As a transnational dish, appearing in culinary histories all over the world, soup as a metaphor highlights this graduating class with their array of cultural backgrounds, diverse topics, and perspectives. In this exhibition, a wide range of works come together into this soupy mix, making space for a multiplicity of interpretations—leaking into and out of one another. From the re-imagining of Femtech through a sci-fi lens to preserving and queering the disappearing visual language of Chinese fortune telling to a collaborative drawing workshop built from the spirit of the 70s and 80s art scenes in The Netherlands—this graduation show highlights the expansiveness and diversity of approaches to creating work within the field of graphic design.

This show highlights that the discipline of graphic design is porous and leaky, moving outside of its preconceived boundaries. The works show the potentialities for graphic design to not only be a discipline, but also a tool for engaging in critical thinking, in-depth research, and storytelling. In Living a Feminist Life, Sara Ahmed writes that “[a] concept is worldly, but it is also a reorientation to a world, a way of turning things around, a different slant on the same thing.” This multiplicity of perspectives, this turning of things around, provides another lens through which we can engage with, and encounter, the world(s) around us. 

Good Soup brings together works that engage with, and put into question, violent, colonial histories and dominant social narratives—through mapping, herbal healing, collective feminist libraries, aural reclamations, and embracing of failure.

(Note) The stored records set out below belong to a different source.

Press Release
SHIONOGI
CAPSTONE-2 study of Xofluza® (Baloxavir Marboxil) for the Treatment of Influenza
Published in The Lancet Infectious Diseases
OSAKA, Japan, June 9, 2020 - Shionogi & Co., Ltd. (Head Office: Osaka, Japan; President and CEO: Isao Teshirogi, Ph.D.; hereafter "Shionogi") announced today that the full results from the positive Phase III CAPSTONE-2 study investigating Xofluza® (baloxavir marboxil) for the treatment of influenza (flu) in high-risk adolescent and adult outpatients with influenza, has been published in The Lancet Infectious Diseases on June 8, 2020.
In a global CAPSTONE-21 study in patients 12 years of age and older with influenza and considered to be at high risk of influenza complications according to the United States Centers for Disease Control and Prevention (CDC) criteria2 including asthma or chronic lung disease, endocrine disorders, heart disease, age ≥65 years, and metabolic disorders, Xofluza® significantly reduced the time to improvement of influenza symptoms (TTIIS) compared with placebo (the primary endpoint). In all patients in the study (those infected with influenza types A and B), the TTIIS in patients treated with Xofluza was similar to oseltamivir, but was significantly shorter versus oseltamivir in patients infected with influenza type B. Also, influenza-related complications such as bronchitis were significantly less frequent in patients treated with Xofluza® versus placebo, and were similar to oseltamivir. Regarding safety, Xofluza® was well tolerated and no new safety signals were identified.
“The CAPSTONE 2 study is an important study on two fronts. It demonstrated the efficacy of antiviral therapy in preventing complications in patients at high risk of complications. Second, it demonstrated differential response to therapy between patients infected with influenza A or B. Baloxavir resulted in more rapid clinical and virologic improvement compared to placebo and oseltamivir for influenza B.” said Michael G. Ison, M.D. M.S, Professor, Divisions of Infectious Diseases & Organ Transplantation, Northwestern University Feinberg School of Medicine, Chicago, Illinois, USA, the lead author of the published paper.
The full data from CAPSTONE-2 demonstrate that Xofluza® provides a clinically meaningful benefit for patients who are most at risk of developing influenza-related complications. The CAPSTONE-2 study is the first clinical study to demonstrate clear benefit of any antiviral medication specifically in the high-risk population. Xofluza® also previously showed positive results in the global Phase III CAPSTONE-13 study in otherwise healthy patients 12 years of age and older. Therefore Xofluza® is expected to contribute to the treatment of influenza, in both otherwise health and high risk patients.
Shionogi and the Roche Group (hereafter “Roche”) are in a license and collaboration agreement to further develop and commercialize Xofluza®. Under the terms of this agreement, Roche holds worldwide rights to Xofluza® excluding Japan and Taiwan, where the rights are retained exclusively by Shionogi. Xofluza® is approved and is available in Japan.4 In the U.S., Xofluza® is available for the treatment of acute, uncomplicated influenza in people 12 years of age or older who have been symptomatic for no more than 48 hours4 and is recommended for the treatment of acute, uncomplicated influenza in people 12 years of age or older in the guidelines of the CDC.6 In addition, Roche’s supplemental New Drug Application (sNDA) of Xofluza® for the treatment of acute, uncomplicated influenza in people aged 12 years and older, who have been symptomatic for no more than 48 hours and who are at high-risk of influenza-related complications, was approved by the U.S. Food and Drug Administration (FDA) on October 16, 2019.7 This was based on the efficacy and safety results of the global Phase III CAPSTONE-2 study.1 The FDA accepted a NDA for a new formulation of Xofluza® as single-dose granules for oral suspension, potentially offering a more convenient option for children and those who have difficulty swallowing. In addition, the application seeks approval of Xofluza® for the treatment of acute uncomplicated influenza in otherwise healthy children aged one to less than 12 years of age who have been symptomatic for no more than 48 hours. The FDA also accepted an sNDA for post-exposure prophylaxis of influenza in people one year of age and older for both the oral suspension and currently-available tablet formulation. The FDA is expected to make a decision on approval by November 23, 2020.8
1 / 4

Personal histories are entangled with notions or nostalgia or put into tensions with political and historical narratives; from transliteration and abjad numerals to the material histories of kilim weaving to the cultural heritage of dried and salted cod. And returning once again to the urge for collective forms, there are works that are activated by the public—creating spaces for gathering together, exploring archives, drawing collectively, and finding a common meeting ground.

As we weave our ways through these works, that try to bring into being new perspectives and the possibilities of other worlds, let the words of adrienne maree brown in Emergent Strategy resonate: “transformation doesn’t happen in a linear way, at least not one we can always track. It happens in cycles, convergences, explosions. If we release the framework of failure, we can realise that we are in iterative cycles, and we can keep asking ourselves—how do I learn from this?